Apart from economic benefits, married people enjoy a much higher social status. Marriage in China is understood as a rite of passage to adulthood. Young people will be socially recognised as independent beings only when they are married and have their own conjugal family. This cultural belief is expressed through the association of marriage with social responsibility. To be an adult means taking up more social responsibilities and being a (re)productive citizen for the country. Whether or not one leads a ‘normal’ life is not merely a personal choice. Rather, it affects one’s social status and reputation, and sometimes the reputation of one’s family as well.
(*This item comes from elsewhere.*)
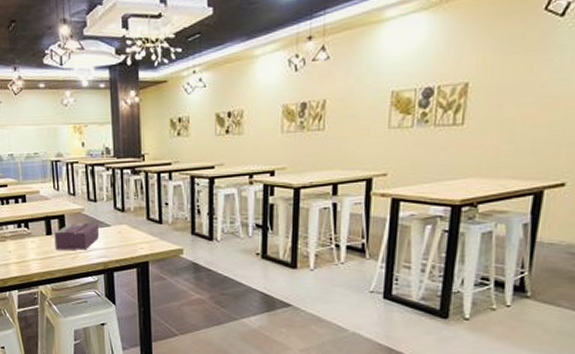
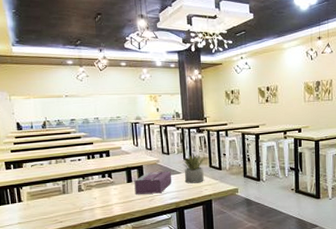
succulent plant: none [113,201,141,240] -> present [182,153,205,184]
In urban China, it is generally believed that parents should assist their offspring to find a marital partner and to start a new family. According to my ethnographic research in Shanghai during 2005—11 (Kam 2013), it is common for parents to arrange matchmaking meetings for their adult daughters and sons and to commit both emotional and economic investments to the marriage of their children. Parents take part in young people’s decisions regarding marriage, their wedding plans and the establishment of their marital home. Although arranged marriages are very rare in urban areas, semi-arranged marriages are not uncommon. Meetings with potential partners introduced by relatives or friends of parents are usually arranged for younger members in a family who have reached the marriageable age. After the initial meeting, the young people can decide whether or not they want to develop the relationship.